● **Exercise description**
Print every entry below exactly, leaving out the pictures.

● **Data extracts**
________

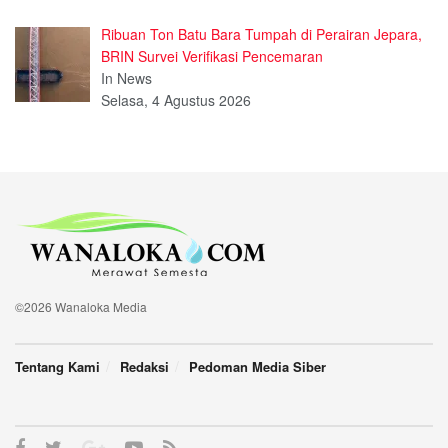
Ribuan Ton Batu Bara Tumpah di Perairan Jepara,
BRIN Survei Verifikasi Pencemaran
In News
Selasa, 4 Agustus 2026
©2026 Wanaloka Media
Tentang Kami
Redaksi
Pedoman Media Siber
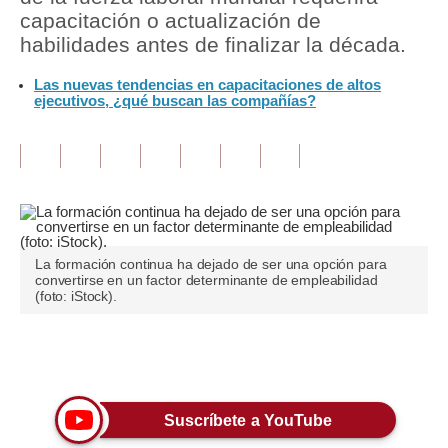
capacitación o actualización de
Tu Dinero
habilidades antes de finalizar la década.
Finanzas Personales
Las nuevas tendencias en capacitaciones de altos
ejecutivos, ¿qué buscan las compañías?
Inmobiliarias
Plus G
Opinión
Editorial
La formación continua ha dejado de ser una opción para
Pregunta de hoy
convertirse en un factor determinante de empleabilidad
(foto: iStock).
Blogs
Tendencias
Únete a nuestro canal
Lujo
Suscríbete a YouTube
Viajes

________

● **Response**
Ribuan Ton Batu Bara Tumpah di Perairan Jepara,
BRIN Survei Verifikasi Pencemaran
In News
Selasa, 4 Agustus 2026
©2026 Wanaloka Media
Tentang Kami
Redaksi
Pedoman Media Siber
capacitación o actualización de
Tu Dinero
habilidades antes de finalizar la década.
Finanzas Personales
Las nuevas tendencias en capacitaciones de altos
ejecutivos, ¿qué buscan las compañías?
Inmobiliarias
Plus G
Opinión
Editorial
La formación continua ha dejado de ser una opción para
Pregunta de hoy
convertirse en un factor determinante de empleabilidad
(foto: iStock).
Blogs
Tendencias
Únete a nuestro canal
Lujo
Suscríbete a YouTube
Viajes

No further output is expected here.